Foreign exchange has been in short supply under life with Covid-19, and Nigerians have made limited use of their education, health and business travel allowances due to restrictions on movement both at home and in their favoured destination countries.
In the view of the IMF managing director, “This is a shot in the arm for the world. The SDR allocation will boost the liquidity and reserves of all our member countries, build confidence, and foster the resilience and stability of the global economy. In 2009, an SDR allocation contributed significantly to recovery from the global financial crisis and I am confident that this new allocation will have a similar benefit now.”
The process for the SDR allocation looks like developing very quickly with the IMF chief noting that it would actively engage with its membership in the months ahead to identify viable options for voluntary channelling of SDRs from wealthier members to support poorer and more vulnerable countries to help their pandemic recovery and achieve resilient and sustainable growth, which will also help boost global economic recovery.

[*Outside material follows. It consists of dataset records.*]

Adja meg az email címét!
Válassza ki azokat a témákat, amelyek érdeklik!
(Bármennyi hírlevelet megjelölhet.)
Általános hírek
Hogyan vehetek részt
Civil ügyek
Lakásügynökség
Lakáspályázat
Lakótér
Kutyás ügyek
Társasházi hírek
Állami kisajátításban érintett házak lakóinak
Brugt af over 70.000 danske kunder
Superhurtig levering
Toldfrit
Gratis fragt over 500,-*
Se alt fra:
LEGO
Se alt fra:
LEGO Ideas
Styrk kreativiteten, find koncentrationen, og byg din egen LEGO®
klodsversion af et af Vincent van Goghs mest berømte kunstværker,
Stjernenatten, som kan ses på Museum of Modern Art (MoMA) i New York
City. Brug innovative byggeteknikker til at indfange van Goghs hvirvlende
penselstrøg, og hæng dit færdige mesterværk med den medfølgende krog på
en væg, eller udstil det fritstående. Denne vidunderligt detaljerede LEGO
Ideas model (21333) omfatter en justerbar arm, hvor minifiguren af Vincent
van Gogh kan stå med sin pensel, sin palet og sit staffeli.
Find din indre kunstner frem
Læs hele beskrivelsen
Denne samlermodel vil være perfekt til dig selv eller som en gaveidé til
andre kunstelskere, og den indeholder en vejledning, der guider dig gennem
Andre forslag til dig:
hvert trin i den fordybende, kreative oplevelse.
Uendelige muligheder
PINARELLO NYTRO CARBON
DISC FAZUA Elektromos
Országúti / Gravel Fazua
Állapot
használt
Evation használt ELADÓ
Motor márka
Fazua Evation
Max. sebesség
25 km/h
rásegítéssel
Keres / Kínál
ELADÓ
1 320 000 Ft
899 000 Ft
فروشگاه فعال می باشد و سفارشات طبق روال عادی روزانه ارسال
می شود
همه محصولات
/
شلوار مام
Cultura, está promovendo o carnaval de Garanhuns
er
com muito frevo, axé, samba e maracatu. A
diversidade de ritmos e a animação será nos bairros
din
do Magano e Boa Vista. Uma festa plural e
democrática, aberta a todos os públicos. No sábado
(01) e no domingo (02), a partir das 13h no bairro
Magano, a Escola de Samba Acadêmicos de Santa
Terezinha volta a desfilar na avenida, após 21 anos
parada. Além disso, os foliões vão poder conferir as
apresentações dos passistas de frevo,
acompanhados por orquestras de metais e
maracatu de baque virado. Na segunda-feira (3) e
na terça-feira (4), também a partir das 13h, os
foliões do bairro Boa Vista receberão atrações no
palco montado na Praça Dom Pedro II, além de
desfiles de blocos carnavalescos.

President Emmanuel Macron of France, at a summit in Paris on Africa financing, in May 2021, had agreed to work towards convincing rich nations to reallocate $100 billion in their IMF special drawing rights (SDR) to African states by October, stating in agreement with other African and European leaders at the summit, that impoverished African states must not be left behind in the post-pandemic economic recovery. Moreso, the IMF and World Bank chiefs had come to an agreement, in April, on boosting SDRs by $650 billion with the extension of a debt-servicing freeze to developing countries to help them deal with the pandemic. The decision saw a total of $34 billion earmarked for Africa.
In a related development, Ghana’s Ken Ofori-Atta, Nigeria’s Zainab Ahmed, DRC’s Nicolas Kazadi and Ivory Coast’s Adama Coulibaly, in an open letter to the leaders of the Group of 20 leading economies, urged them to on-lend at $30 billion of that money to a new Liquidity and Sustainability Facility (LSF) and the African Stability Mechanism.
FBNQuest analysts said that Nigeria is not classified as a low-income economy, hence, may find it difficult to qualify.
“At this stage, we do not know the size of the new country allocations. If hypothetically, Nigeria was to be on its current quota, the accumulation would be about $3.50 billion. Georgieva also hoped that richer nations would agree to “voluntary channelling” of their allocations to the “poorest and most vulnerable states”, which could, in conjunction with other steps, amount to an additional transfer of up to $100 billion,” that analysts wrote in their note.
Speaking on the sources to aid Nigeria’s reserves accumulation, they said, “Eurobond issuance is another call. We recall that the Debt Management Office is mandated to raise N2.34 trillion from the market by way of external financing in 2021. Also, the Nigerian Senate has now reportedly approved the N6.1 trillion external lendings. Another source would be soaring revenue from oil exports.
“The crude price for UK Brent is comfortably above $70 per barrel and yet reserves have continued to decline. The abandonment of OPEC +’s latest meeting is open to many interpretations, the most negative being that it marks the loss of the discipline of the alliance that has underpinned the price over the past 12 months. Alternatively, Saudi could rebuild its relations with the UAE” they opined.